Yair si è nascosto sotto un lavandino mentre perdeva sangue ed è scampato al lancio di due granate, una delle due non è esplosa. Ai sopravvissuti resta il ricordo e la domanda costante: perché io e non loro? […]

 

[…] I resistenti del kibbutz sono rimasti prigionieri per dieci ore,  poi è arrivato l’esercito che è riuscito a liberare la zona soltanto il martedì dopo. Ogni casa rimasta in piedi ha delle scritte sulle pareti esterne, indicano il giorno in cui i soldati sono entrati e hanno portato via bombe inesplose e corpi di terroristi e vittime. 

 

[…] A Be’eri si cammina  su quel che rimane dei dispersi, si cercano i frammenti di corpi, ossa, tracce, qualcosa di umano che racconti la fine della storia.

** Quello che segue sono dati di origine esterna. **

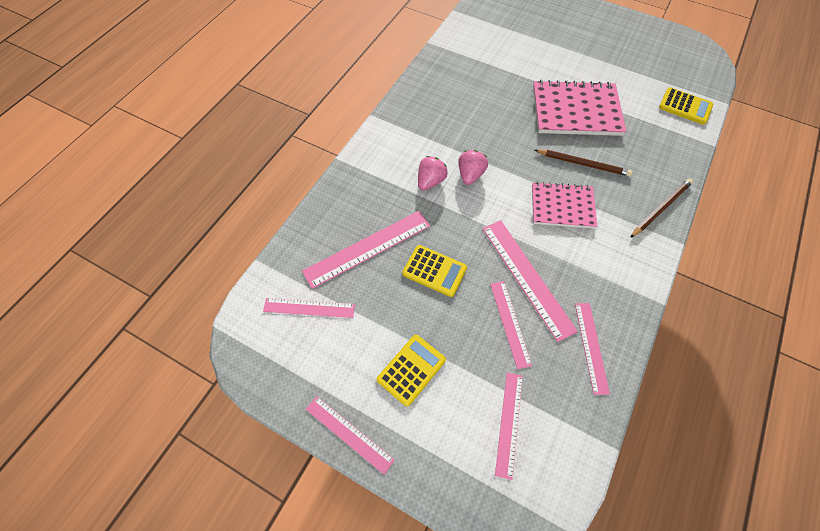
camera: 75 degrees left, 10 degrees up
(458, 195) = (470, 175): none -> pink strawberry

Così è stato per Vivian Silver, attivista, pacifista, bruciata viva dentro al mammad. Di lei non è rimasto che un piccolo frammento ritrovato due settimane fa tra le macerie della sua casa, e a quella reliquia è stata dedicata una cerimonia funebre. A Be’eri tutti la ricordano come una donna convinta e risoluta, devota a un’idea di pace che non era l’unica a coltivare.

 

MICOL FLAMMINI

[…] A Be’eri si vive con la barriera addosso, con i droni in testa e per terra ci sono ancora i segni del bulldozer usato per entrare e attaccare il kibbutz. Viene da pensare che vivere qui sia scomodo, pericoloso, desueto, intriso di nostalgie socialiste che non contano più. Invece esiste una certa spocchia da kibbutz, un orgoglio sano e giusto da comune che ha dato allo stato le sue origini e che adesso insegna a curare il dolore, a gestire la ricostruzione e soprattutto a trovare il significato legittimo della parola pace.

 

 Be’eri e gli altri kibbutz si trovano in una zona che viene chiamata Otef Aza: la busta, il contorno di Gaza. Il 7 ottobre queste comunità sono state invece il contorno di Israele, la protezione, il sacrificio. Lungo la strada 232 si vedono i campi, i trattori, i soldati. Ed è difficile non pensare al lamento “Il grano tornerà a crescere”. Ed è ingenuo non immaginare che da questa guerra Israele uscirà cambiata. Ed è impensabile che il cambiamento non parta ancora una volta da un kibbutz.